A Catalan separatist party with a handful of seats in the national parliament in Madrid has proposed a motion to make it easier to evict squatters, but the party’s low profile means the motion will go nowhere.
Catalonia has the biggest squatter problem in Spain by far with more than 40% of all reported cases so it is fitting that a Catalan party should propose a motion in the Spanish Congress of Deputies to make it possible to evict squatters within 48 hours, and empower neighbourhoods and town councils to take legal action against squatters.
The motion was proposed by PDeCAT, a catalan nationalist party with a dominant history in Catalan politics and past life as power broker in Madrid. But these days the PDeCAT has just four seats in the national parliament in Madrid, and none in the regional parliament in Catalonia, so it’s hard to see where the political muscle will come from to take this motion forward into law.
The PDeCAT is proposing a change to the criminal justice law article 544 to allow evictions within 48 hours (2 days) if the occupiers can not produce a property deed or rental contract to justify their presence in a property.
They also propose changing the law for communities of owners (Ley de Propiedad Horizontal) to enable communities to start civil proceedings against squatters to get them evicted in cases where the owners do not start criminal proceedings against them.
Finally the PDeCAT propose giving town councils powers to evict squatters if neither of the other two avenues are pursued because “squatting affects property rights but also the local community and town halls need instruments to deal with this,” explained Genis Boadella, PDeCAT deputy presenting the motion.

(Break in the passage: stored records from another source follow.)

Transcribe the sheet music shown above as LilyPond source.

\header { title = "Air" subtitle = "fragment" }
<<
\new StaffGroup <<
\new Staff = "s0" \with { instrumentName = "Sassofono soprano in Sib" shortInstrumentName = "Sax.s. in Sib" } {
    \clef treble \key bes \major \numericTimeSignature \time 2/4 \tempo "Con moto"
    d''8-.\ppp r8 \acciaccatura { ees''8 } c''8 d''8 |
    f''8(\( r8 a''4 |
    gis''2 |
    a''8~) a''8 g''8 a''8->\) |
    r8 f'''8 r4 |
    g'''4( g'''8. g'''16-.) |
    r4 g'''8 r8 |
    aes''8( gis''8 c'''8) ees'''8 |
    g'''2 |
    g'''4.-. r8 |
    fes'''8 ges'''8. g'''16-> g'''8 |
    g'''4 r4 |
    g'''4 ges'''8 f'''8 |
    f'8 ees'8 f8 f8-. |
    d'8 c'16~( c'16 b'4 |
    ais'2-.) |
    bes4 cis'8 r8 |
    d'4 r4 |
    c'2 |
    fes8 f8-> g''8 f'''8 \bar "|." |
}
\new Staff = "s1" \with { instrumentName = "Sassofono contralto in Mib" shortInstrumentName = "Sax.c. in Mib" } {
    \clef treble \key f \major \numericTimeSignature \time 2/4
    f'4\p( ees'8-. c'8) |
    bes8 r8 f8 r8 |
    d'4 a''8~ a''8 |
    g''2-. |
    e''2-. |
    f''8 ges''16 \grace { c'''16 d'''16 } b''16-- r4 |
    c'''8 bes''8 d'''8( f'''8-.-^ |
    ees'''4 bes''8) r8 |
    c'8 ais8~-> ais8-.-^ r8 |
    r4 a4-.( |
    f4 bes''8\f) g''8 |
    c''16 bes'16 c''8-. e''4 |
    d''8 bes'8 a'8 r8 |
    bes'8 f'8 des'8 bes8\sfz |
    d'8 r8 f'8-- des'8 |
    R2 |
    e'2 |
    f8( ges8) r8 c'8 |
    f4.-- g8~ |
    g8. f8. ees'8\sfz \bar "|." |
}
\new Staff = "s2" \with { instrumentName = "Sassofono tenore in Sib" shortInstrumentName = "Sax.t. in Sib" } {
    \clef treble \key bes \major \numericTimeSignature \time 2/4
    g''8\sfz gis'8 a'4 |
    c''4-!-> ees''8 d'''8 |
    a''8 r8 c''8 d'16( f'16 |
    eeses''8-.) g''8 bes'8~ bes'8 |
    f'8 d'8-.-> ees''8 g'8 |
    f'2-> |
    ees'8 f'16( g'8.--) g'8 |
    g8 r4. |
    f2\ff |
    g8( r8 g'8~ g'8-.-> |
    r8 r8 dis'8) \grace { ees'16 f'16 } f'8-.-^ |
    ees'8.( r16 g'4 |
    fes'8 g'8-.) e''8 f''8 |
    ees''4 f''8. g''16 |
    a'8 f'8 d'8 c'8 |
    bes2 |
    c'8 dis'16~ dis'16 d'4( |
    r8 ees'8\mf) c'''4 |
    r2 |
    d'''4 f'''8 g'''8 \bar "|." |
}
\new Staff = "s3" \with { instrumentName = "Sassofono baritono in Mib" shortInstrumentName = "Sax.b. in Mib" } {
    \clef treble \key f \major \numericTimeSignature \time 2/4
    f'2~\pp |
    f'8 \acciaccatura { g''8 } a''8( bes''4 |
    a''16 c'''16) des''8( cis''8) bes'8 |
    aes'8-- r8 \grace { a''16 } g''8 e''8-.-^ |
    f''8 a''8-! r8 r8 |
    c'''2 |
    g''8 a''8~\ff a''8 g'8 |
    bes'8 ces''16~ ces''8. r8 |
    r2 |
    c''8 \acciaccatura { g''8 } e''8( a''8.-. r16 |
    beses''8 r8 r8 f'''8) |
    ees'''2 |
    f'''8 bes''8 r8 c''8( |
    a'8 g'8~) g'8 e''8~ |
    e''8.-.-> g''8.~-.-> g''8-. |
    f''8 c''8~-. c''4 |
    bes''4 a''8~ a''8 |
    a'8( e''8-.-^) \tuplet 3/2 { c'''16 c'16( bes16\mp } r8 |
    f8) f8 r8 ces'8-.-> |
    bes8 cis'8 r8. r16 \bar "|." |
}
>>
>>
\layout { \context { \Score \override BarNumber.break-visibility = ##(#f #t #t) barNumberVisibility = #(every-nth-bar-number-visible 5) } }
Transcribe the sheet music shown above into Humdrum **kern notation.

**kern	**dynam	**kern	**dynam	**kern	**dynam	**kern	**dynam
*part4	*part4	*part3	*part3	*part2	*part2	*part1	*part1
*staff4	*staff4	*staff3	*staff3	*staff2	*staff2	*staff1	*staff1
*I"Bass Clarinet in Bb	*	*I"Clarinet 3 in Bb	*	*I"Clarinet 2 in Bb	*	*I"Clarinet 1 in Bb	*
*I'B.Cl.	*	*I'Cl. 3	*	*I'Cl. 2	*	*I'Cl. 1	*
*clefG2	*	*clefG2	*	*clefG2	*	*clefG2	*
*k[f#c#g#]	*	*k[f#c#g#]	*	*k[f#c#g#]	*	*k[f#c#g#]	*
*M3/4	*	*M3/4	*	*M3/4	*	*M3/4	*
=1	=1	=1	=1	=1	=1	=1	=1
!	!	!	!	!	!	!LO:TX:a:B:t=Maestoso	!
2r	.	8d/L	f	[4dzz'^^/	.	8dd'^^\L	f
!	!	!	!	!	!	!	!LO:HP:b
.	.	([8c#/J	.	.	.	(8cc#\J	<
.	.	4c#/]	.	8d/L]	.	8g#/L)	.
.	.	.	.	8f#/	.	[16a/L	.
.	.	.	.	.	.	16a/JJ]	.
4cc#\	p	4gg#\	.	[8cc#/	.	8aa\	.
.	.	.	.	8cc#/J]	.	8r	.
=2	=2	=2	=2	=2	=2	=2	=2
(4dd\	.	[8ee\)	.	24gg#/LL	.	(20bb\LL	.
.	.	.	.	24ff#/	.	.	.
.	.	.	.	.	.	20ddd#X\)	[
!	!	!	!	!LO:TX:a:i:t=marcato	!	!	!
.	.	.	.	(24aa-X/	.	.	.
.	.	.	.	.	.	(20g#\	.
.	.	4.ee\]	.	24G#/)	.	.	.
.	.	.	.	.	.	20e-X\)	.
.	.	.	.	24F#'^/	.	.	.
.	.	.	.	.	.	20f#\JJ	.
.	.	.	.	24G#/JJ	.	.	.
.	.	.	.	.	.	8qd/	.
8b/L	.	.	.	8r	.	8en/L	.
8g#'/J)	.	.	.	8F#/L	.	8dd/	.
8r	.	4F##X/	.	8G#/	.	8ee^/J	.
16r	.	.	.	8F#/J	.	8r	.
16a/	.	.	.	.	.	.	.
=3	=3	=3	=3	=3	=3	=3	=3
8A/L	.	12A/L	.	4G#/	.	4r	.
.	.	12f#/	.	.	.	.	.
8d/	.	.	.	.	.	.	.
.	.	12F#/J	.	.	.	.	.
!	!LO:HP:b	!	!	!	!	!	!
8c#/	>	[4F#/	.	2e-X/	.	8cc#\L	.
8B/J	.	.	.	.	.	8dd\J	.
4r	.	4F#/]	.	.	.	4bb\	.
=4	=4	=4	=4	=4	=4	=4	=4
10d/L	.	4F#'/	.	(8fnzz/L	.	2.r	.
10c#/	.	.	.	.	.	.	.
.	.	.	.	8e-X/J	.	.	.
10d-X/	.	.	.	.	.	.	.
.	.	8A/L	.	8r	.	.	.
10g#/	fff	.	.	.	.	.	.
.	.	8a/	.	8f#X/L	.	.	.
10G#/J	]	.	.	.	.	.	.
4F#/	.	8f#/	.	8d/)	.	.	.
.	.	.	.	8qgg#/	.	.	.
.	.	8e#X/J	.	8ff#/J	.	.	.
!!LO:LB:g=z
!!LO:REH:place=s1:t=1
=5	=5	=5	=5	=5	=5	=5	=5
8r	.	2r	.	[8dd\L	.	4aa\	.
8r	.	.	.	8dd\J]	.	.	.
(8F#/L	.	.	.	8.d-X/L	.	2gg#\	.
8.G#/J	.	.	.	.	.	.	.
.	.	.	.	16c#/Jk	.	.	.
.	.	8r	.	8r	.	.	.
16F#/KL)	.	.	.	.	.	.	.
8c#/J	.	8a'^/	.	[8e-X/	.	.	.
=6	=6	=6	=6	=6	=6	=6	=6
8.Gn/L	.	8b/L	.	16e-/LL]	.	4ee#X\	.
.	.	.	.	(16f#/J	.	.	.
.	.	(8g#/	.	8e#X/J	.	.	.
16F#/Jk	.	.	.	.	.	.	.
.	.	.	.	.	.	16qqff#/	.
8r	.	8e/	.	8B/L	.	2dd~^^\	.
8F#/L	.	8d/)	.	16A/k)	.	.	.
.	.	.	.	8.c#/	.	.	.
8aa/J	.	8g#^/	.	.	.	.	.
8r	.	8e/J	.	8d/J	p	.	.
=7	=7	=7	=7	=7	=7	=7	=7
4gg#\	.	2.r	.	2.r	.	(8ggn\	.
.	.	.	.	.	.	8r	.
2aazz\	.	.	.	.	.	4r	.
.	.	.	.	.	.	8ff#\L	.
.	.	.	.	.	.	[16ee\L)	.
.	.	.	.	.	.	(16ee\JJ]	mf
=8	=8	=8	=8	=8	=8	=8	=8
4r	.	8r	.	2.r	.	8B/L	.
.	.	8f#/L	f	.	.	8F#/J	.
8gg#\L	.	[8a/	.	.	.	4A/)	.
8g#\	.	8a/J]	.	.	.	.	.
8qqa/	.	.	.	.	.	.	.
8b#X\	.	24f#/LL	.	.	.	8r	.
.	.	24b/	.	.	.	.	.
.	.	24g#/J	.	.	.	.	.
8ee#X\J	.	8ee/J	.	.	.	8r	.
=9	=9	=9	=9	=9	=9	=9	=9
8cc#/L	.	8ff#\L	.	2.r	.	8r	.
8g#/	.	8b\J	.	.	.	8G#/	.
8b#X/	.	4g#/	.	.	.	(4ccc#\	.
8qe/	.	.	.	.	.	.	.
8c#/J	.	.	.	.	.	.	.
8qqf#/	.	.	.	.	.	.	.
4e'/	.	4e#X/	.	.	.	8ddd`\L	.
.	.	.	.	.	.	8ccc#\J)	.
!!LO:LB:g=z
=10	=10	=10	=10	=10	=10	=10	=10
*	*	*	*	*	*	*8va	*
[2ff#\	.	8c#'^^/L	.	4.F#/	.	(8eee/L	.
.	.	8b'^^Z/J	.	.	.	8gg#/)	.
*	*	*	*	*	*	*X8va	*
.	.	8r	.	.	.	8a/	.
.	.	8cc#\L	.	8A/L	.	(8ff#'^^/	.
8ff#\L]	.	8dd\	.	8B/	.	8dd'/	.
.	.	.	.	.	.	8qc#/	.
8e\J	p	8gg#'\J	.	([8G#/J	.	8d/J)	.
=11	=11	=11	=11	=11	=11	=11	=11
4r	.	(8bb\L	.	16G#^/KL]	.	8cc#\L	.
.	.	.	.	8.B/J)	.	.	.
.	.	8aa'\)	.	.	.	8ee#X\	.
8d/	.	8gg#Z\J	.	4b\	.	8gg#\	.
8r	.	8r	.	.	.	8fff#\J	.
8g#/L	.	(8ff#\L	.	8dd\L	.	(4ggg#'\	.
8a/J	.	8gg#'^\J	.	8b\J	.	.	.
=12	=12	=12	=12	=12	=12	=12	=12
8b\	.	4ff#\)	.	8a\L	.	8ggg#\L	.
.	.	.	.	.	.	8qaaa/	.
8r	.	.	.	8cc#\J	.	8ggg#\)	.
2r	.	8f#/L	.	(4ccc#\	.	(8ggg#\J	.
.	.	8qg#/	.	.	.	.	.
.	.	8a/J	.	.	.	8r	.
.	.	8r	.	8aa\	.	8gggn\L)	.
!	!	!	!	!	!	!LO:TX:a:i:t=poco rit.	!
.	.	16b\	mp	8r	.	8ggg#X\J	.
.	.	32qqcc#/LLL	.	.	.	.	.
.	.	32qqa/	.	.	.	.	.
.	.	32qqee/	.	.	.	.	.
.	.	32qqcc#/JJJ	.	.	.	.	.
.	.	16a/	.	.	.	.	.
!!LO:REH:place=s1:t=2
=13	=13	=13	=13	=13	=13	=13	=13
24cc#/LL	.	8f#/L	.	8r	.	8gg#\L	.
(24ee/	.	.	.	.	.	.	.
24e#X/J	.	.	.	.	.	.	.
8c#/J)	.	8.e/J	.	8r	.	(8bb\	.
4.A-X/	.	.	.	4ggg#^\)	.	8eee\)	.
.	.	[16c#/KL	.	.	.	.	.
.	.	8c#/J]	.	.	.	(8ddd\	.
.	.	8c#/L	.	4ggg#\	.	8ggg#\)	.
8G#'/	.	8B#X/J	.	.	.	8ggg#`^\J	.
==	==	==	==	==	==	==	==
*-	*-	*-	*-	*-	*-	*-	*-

The PDeCAT is a shadow of its former self, and self-destructed when it sacrificed itself and former leader Artur Más in the cause of Catalan independence from Spain. In doing so it handed considerable power to the hard-left CUP party of Catalonia that supports squatters 100%. So it’s not only fitting, but also ironic that the PDeCAT is proposing laws to clamp down on the squatter problem it helped to create.